Correlation Between Dow Jones and Fidelity MSCI
Can any of the company-specific risk be diversified away by investing in both Dow Jones and Fidelity MSCI at the same time? Although using a correlation coefficient on its own may not help to predict future stock returns, this module helps to understand the diversifiable risk of combining Dow Jones and Fidelity MSCI into the same portfolio, which is an essential part of the fundamental portfolio management process.
By analyzing existing cross correlation between Dow Jones Industrial and Fidelity MSCI Financials, you can compare the effects of market volatilities on Dow Jones and Fidelity MSCI and check how they will diversify away market risk if combined in the same portfolio for a given time horizon. You can also utilize pair trading strategies of matching a long position in Dow Jones with a short position of Fidelity MSCI. Check out your portfolio center. Please also check ongoing floating volatility patterns of Dow Jones and Fidelity MSCI.
Diversification Opportunities for Dow Jones and Fidelity MSCI
0.91 | Correlation Coefficient |
Almost no diversification
The 3 months correlation between Dow and Fidelity is 0.91. Overlapping area represents the amount of risk that can be diversified away by holding Dow Jones Industrial and Fidelity MSCI Financials in the same portfolio, assuming nothing else is changed. The correlation between historical prices or returns on Fidelity MSCI Financials and Dow Jones is a relative statistical measure of the degree to which these equity instruments tend to move together. The correlation coefficient measures the extent to which returns on Dow Jones Industrial are associated (or correlated) with Fidelity MSCI. Values of the correlation coefficient range from -1 to +1, where. The correlation of zero (0) is possible when the price movement of Fidelity MSCI Financials has no effect on the direction of Dow Jones i.e., Dow Jones and Fidelity MSCI go up and down completely randomly.
Pair Corralation between Dow Jones and Fidelity MSCI
Assuming the 90 days trading horizon Dow Jones is expected to generate 1.88 times less return on investment than Fidelity MSCI. But when comparing it to its historical volatility, Dow Jones Industrial is 1.69 times less risky than Fidelity MSCI. It trades about 0.19 of its potential returns per unit of risk. Fidelity MSCI Financials is currently generating about 0.21 of returns per unit of risk over similar time horizon.
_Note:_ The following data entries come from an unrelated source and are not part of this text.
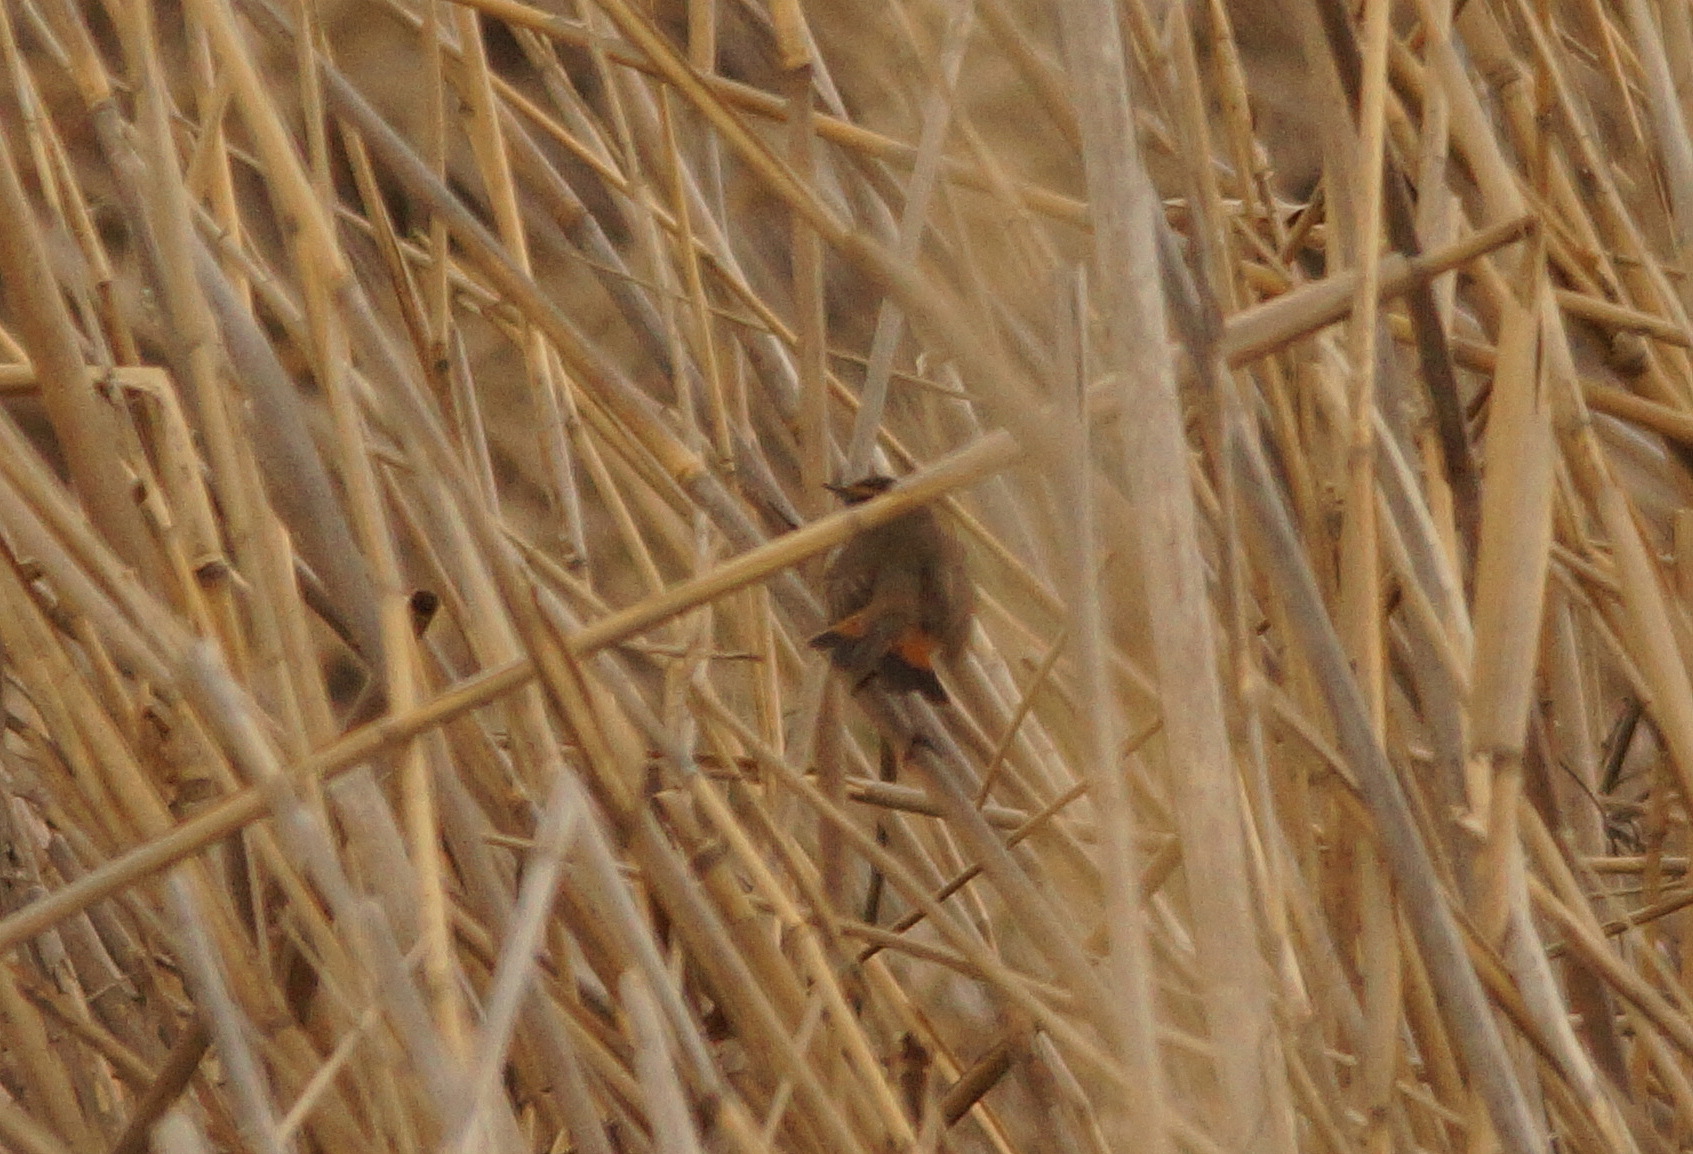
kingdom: Animalia
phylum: Chordata
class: Aves
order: Passeriformes
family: Muscicapidae
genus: Luscinia
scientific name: Luscinia svecica
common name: Bluethroat
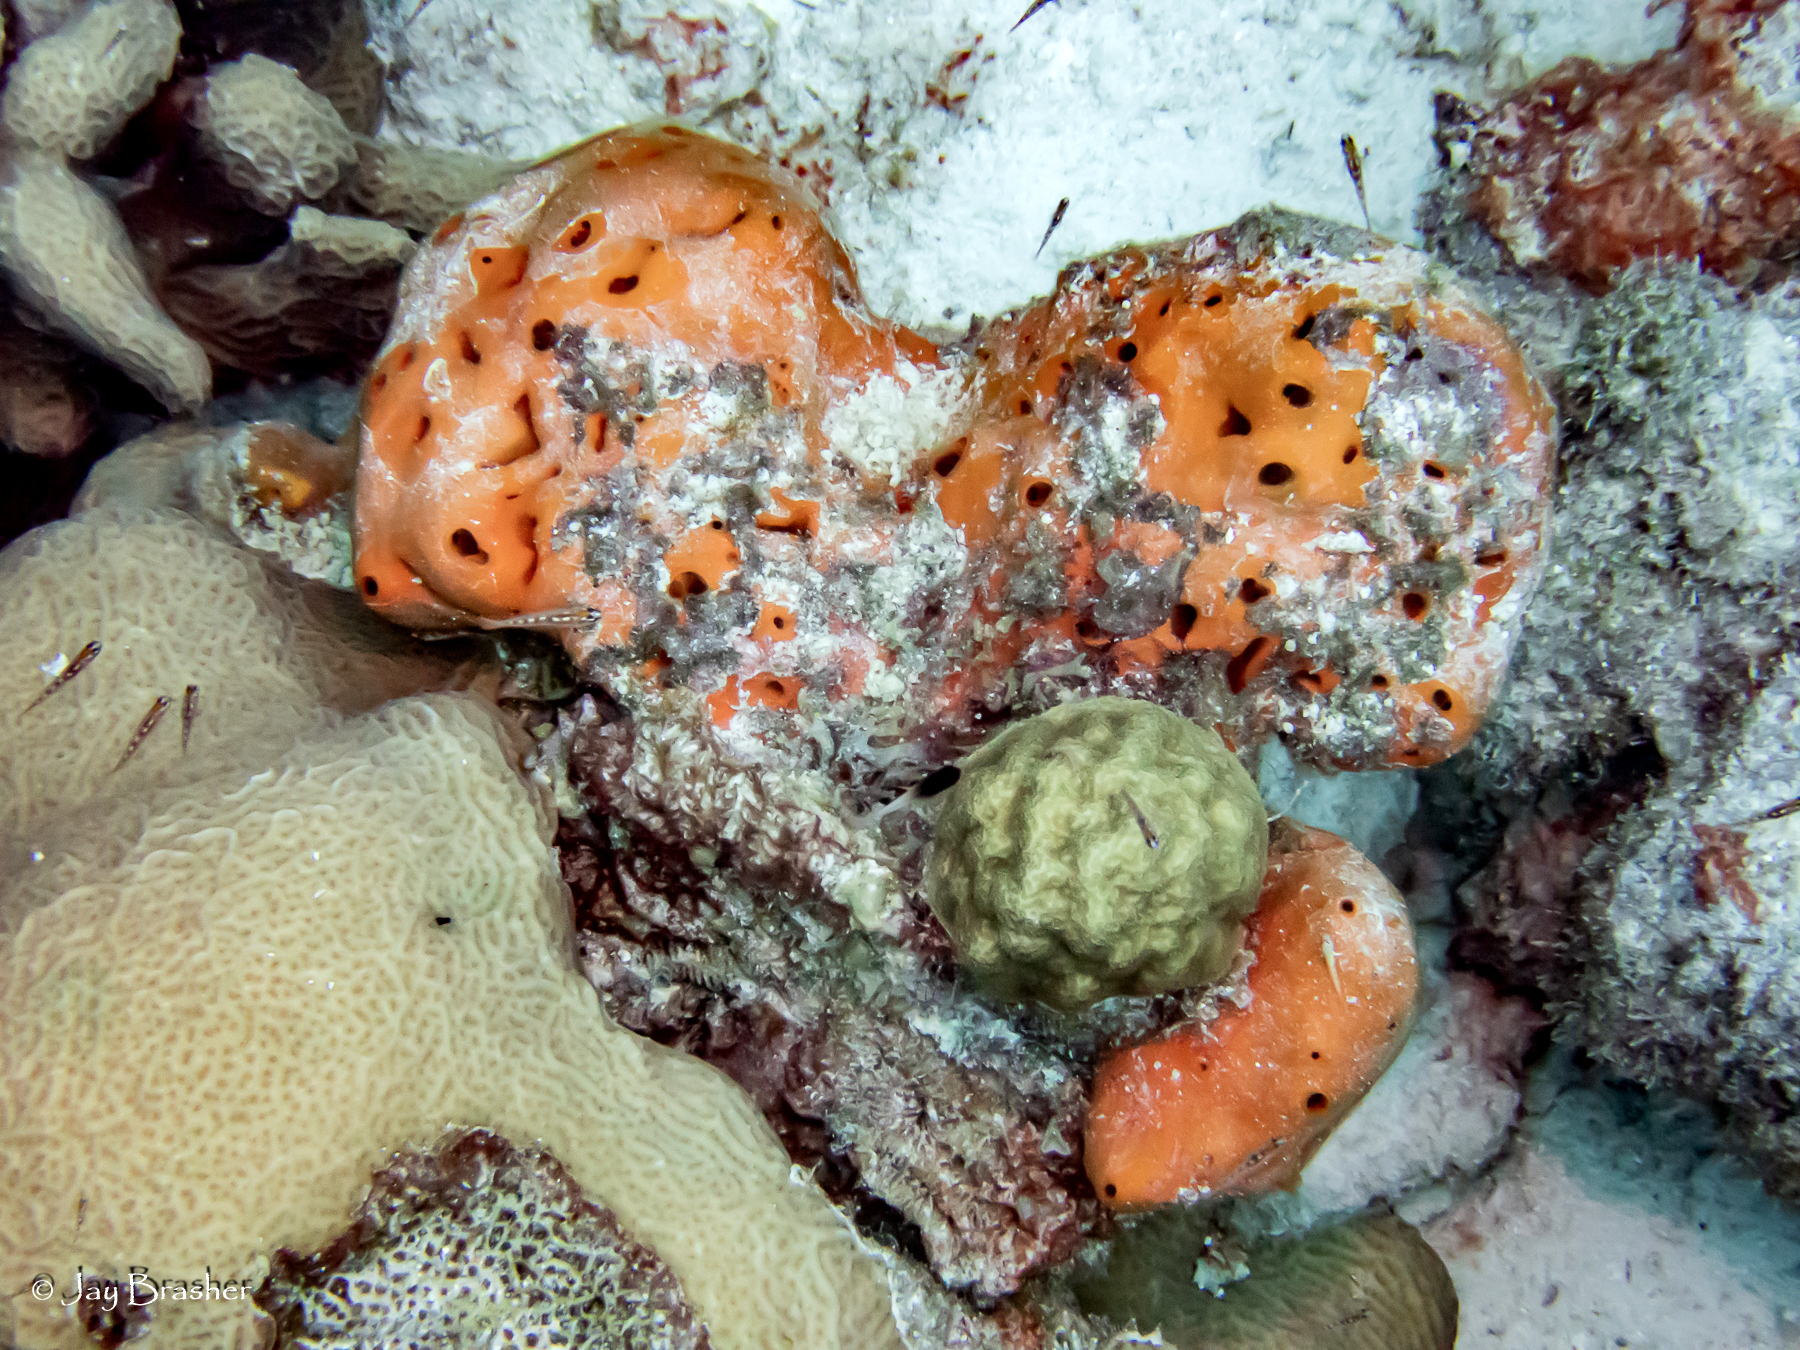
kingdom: Animalia
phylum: Cnidaria
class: Anthozoa
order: Scleractinia
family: Poritidae
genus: Porites
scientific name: Porites astreoides
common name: Mustard hill coral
If you would invest 6,642 in Fidelity MSCI Financials on August 24, 2024 and sell it today you would earn a total of 526.00 from holding Fidelity MSCI Financials or generate 7.92% return on investment over 90 days.
Time Period | 3 Months [change] |
Direction | Moves Together |
Strength | Very Strong |
Accuracy | 100.0% |
Values | Daily Returns |
Dow Jones Industrial vs. Fidelity MSCI Financials
Performance |
Timeline |
Dow Jones and Fidelity MSCI Volatility Contrast
Predicted Return Density |
Returns |
Dow Jones Industrial
Pair trading matchups for Dow Jones
Fidelity MSCI Financials
Pair trading matchups for Fidelity MSCI
Pair Trading with Dow Jones and Fidelity MSCI
The main advantage of trading using opposite Dow Jones and Fidelity MSCI positions is that it hedges away some unsystematic risk. Because of two separate transactions, even if Dow Jones position performs unexpectedly, Fidelity MSCI can make up some of the losses. Pair trading also minimizes risk from directional movements in the market. For example, if an entire industry or sector drops because of unexpected headlines, the short position in Fidelity MSCI will offset losses from the drop in Fidelity MSCI's long position.Dow Jones vs. Sphere Entertainment Co | Dow Jones vs. Perseus Mining Limited | Dow Jones vs. Titan Machinery | Dow Jones vs. Simon Property Group |
Fidelity MSCI vs. Fidelity MSCI Industrials | Fidelity MSCI vs. Fidelity MSCI Health | Fidelity MSCI vs. Fidelity MSCI Materials | Fidelity MSCI vs. Fidelity MSCI Consumer |
Check out your portfolio center.Note that this page's information should be used as a complementary analysis to find the right mix of equity instruments to add to your existing portfolios or create a brand new portfolio. You can also try the Global Correlations module to find global opportunities by holding instruments from different markets.